The sea star wasting syndrome was a disease that caused a massive die-off in 2013 and 2014 along the west coast of North America. Symptoms of this disease include the appearance of white lesions followed by tissue decay, body fragmentation, and death, usually within only a few days.

The condition is transmissible, and the disease-cause agent seems to be a virus or microorganisms at the animal-water interface. So far, twenty different starfish species have suffered from this syndrome, and the most affected areas are the West Coast of America, from Mexico to Alaska.

Interestingly, some scientists think that the other cause of the disease may be rising water temperatures.

Climate change

Climate change and what comes with it, rising water temperatures affect all organisms on our planet. One of the reasons this affects starfish is the lower oxygen level in warmer water, and lower oxygen level makes it harder for starfish to breathe.

Starfish breathe through their skin gills and tube feet, absorbing the oxygen directly from the seawater and exchanging gases through diffusion. Thus, with oxygen levels being too low, starfish cannot get enough and will suffocate.

In addition to that, higher water temperatures cause coral reefs to die, which are home to many marine animals, including many species of starfish. What’s more, if the coral reefs die, 25% of marine life would lose their habitat.

Are starfish endangered?

Unfortunately, there are starfish species that are currently endangered. In August 2021, the International Union for the Conservation of Nature (IUCN) added the sunflower sea star to the Red List, which means that the species is critically endangered.
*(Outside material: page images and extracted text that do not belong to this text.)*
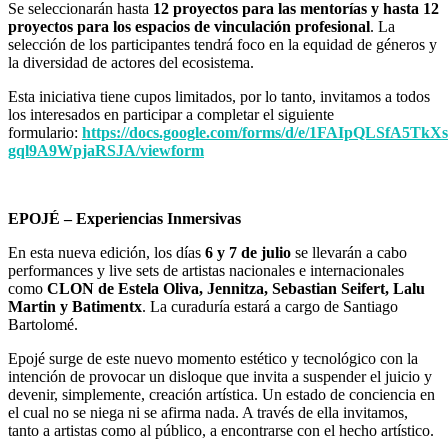
Se seleccionarán hasta
12 proyectos para las mentorías y hasta 12
proyectos para los espacios de vinculación profesional
. La
selección de los participantes tendrá foco en la equidad de géneros y
la diversidad de actores del ecosistema.
Esta iniciativa tiene cupos limitados, por lo tanto, invitamos a todos
los interesados en participar a completar el siguiente
formulario:
https://docs.google.com/forms/d/e/1FAIpQLSfA5T
gql9A9WpjaRSJA/viewform
EPOJÉ – Experiencias Inmersivas
En esta nueva edición, los días
6 y 7 de julio
se llevarán a cabo
performances y live sets de artistas nacionales e internacionales
como
CLON de Estela Oliva, Jennitza, Sebastian Seifert, Lalu
Martin y Batimentx
. La curaduría estará a cargo de Santiago
Bartolomé.
Epojé surge de este nuevo momento estético y tecnológico con la
intención de provocar un disloque que invita a suspender el juicio y
devenir, simplemente, creación artística. Un estado de conciencia en
el cual no se niega ni se afirma nada. A través de ella invitamos,
tanto a artistas como al público, a encontrarse con el hecho artístico.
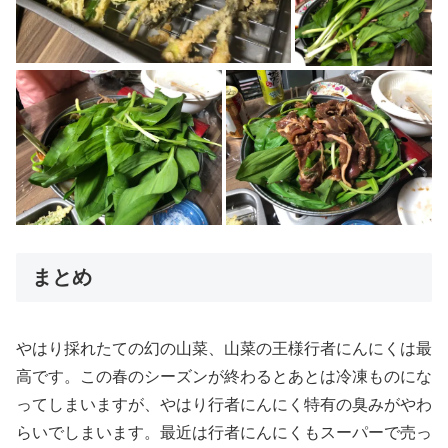
まとめ
やはり採れたての幻の山菜、山菜の王様行者にんにくは最
高です。この春のシーズンが終わるとあとは冷凍ものにな
ってしまいますが、やはり行者にんにく特有の臭みがやわ
らいでしまいます。最近は行者にんにくもスーパーで売っ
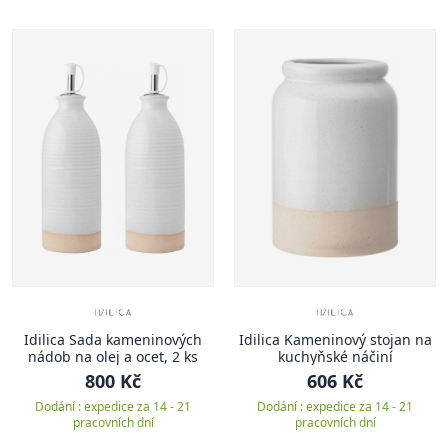
Idilica Sada kameninových
Idilica Kameninový stojan na
nádob na olej a ocet, 2 ks
kuchyňské náčiní
800 Kč
606 Kč
Dodání : expedice za 14 - 21
Dodání : expedice za 14 - 21
pracovních dní
pracovních dní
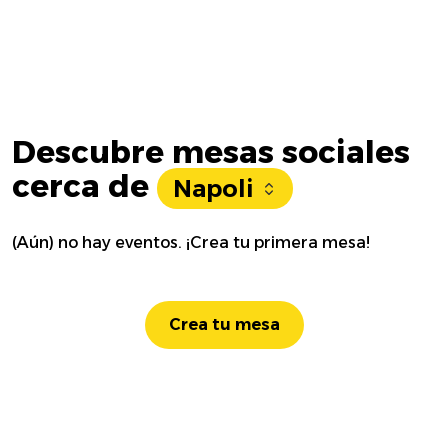
Descubre mesas sociales
cerca de
Napoli
(Aún) no hay eventos. ¡Crea tu primera mesa!
Crea tu mesa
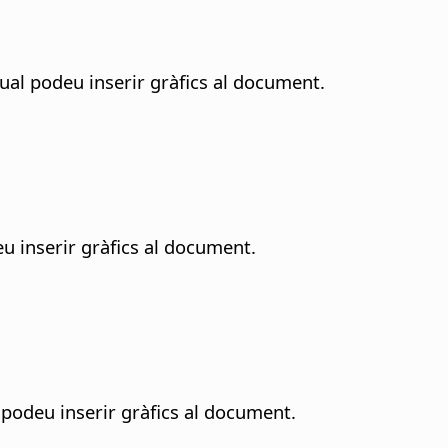
qual podeu inserir gràfics al document.
eu inserir gràfics al document.
al podeu inserir gràfics al document.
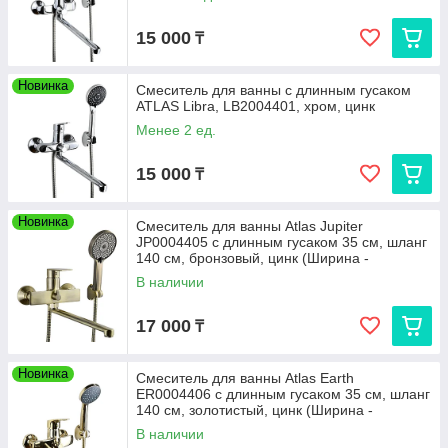
15 000
₸
Новинка
Смеситель для ванны с длинным гусаком
ATLAS Libra, LB2004401, хром, цинк
Менее 2 ед.
15 000
₸
Новинка
Смеситель для ванны Atlas Jupiter
JP0004405 с длинным гусаком 35 см, шланг
140 см, бронзовый, цинк (Ширина -
В наличии
17 000
₸
Новинка
Смеситель для ванны Atlas Earth
ER0004406 с длинным гусаком 35 см, шланг
140 см, золотистый, цинк (Ширина -
В наличии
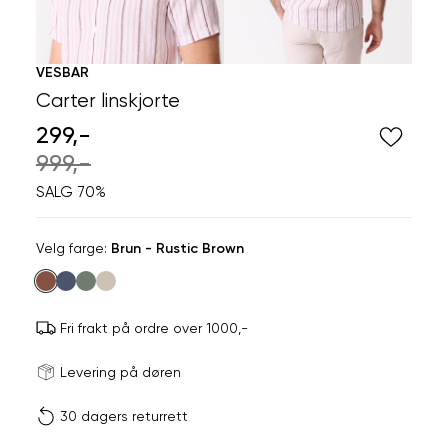
VESBAR
Carter linskjorte
299,-
999,-
SALG 70%
Velg
Velg farge:
Brun - Rustic Brown
farge
Fri frakt på ordre over 1000,-
Størrels
Få v
Levering på døren
30 dagers returrett
Vi gir beskjed hvis varen 
Listet opp etter merke
ønsket 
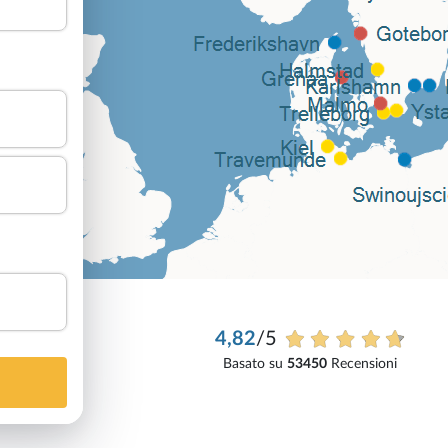
4,82
/5
Basato su
53450
Recensioni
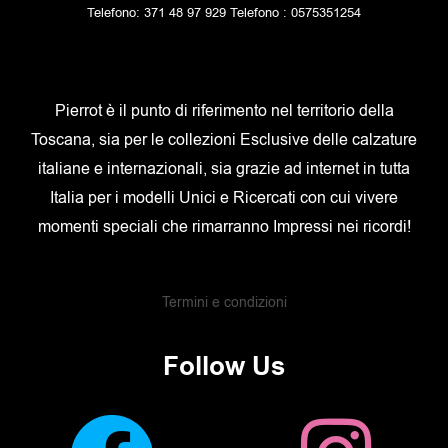
Telefono: 371 48 97 929 Telefono : 0575351254
Pierrot è il punto di riferimento nel territorio della
Toscana, sia per le collezioni Esclusive delle calzature
italiane e internazionali, sia grazie ad internet in tutta
Italia per i modelli Unici e Ricercati con cui vivere
momenti speciali che rimarranno Impressi nei ricordi!
Termini e condizioni
Follow Us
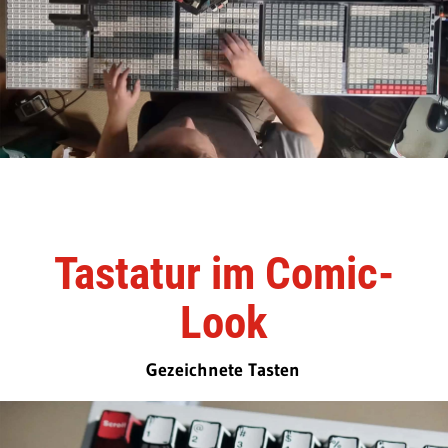
Tastatur im Comic-
Look
Gezeichnete Tasten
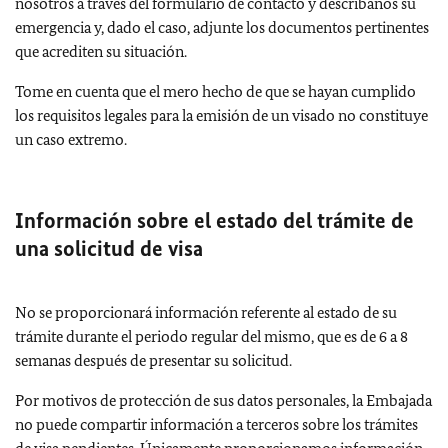
nosotros a través del formulario de contacto y descríbanos su
emergencia y, dado el caso, adjunte los documentos pertinentes
que acrediten su situación.
Tome en cuenta que el mero hecho de que se hayan cumplido
los requisitos legales para la emisión de un visado no constituye
un caso extremo.
Información sobre el estado del trámite de
una solicitud de visa
No se proporcionará información referente al estado de su
trámite durante el periodo regular del mismo, que es de 6 a 8
semanas después de presentar su solicitud.
Por motivos de protección de sus datos personales, la Embajada
no puede compartir información a terceros sobre los trámites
The sunflower sea star is the largest sea star in the world, with a maximum arm span of 3.2 ft (1 m). The starfish mostly inhabit the northeast Pacific. Interestingly, adult species usually have 16 to even 24 arms!

The series of marine heatwaves that raised the temperatures of the eastern Pacific Ocean caused the reduced number of sunflower sea stars. The divers noticed an 80 to 100% decline in sunflower sea star abundance across 2,000 miles (3220 km).

Many different species died during the combination of rising water temperatures and the outbreak of the sea star wasting syndrome, but the sunflower sea star was affected the most.